| Task statement |
Below are lines of data. Give the number of them that contain the string "Michelle", and nothing else.

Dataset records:
------
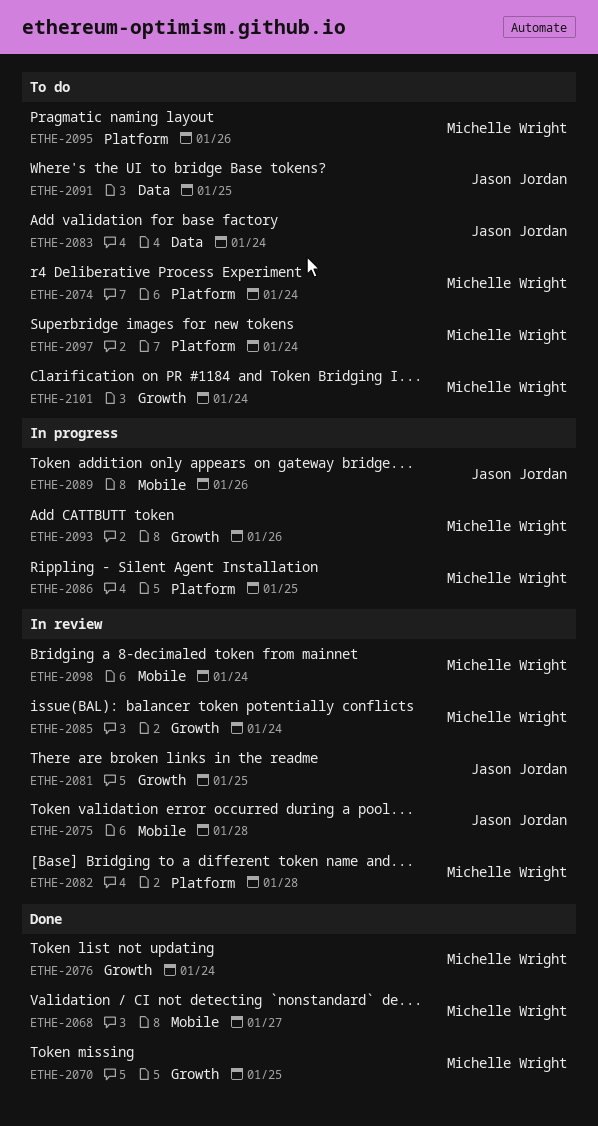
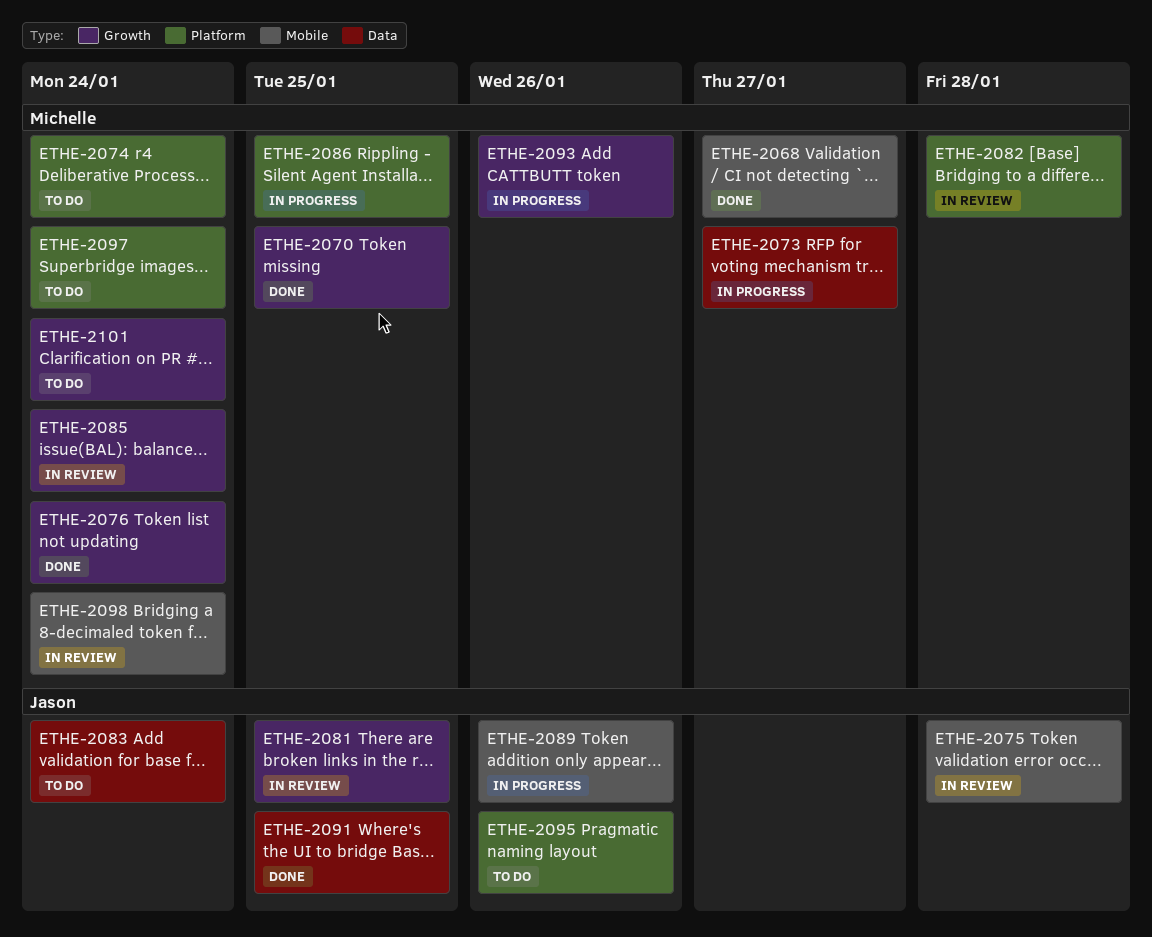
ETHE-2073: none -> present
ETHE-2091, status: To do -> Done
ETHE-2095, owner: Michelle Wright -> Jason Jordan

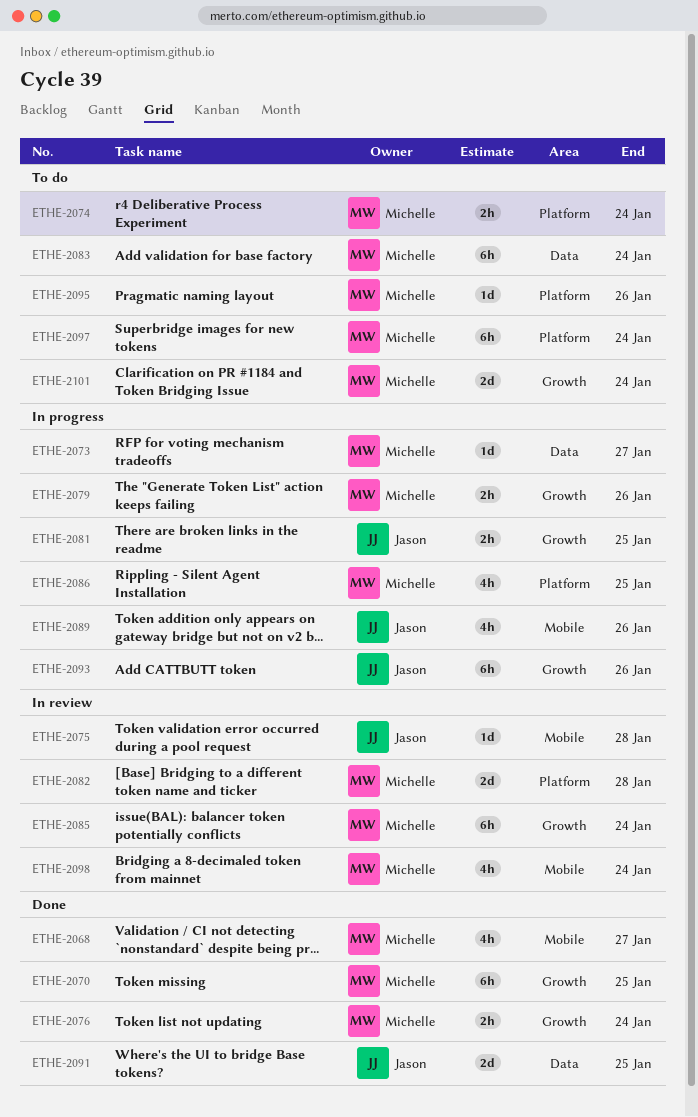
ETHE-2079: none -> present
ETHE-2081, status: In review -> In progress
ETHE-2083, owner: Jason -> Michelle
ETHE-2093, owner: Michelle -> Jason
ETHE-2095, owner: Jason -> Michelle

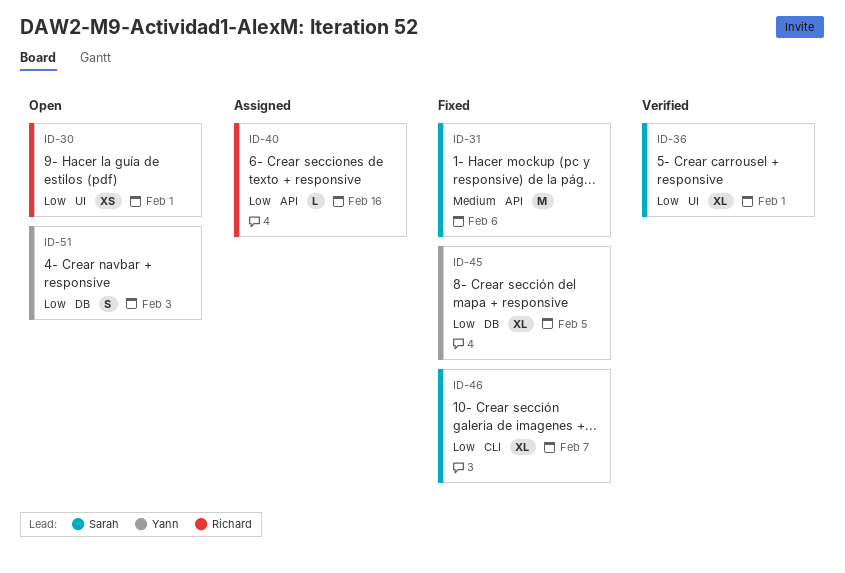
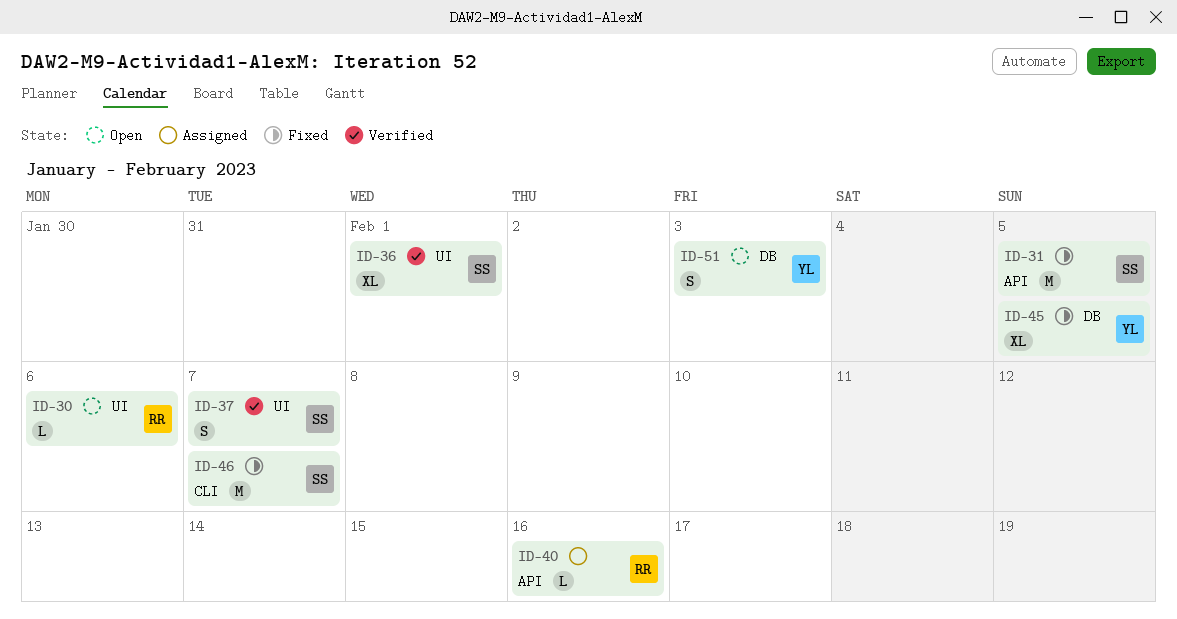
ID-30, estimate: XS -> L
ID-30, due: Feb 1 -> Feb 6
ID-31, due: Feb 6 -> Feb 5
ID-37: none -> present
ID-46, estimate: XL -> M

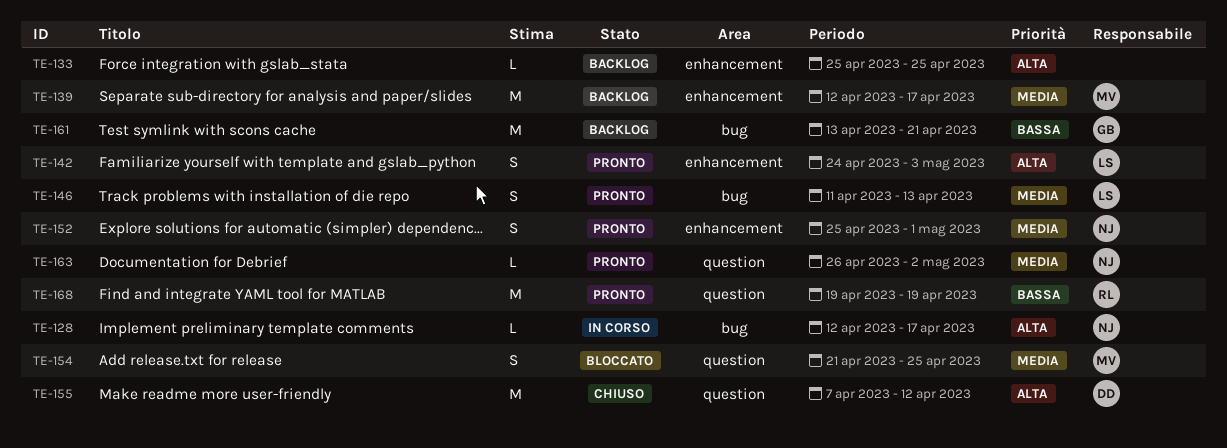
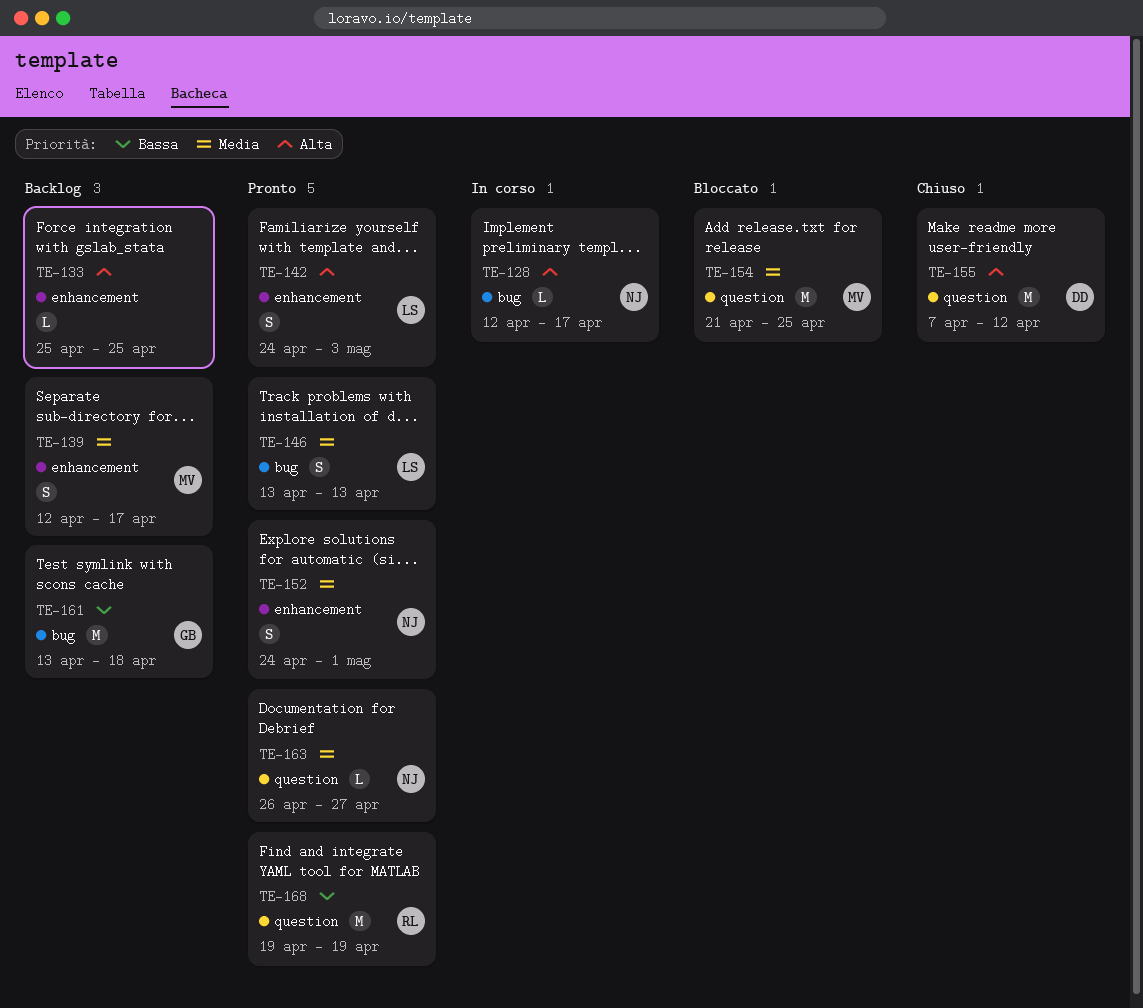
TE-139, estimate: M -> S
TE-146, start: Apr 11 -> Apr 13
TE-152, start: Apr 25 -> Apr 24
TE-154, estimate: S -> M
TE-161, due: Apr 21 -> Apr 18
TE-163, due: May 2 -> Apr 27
------
| Response area |
4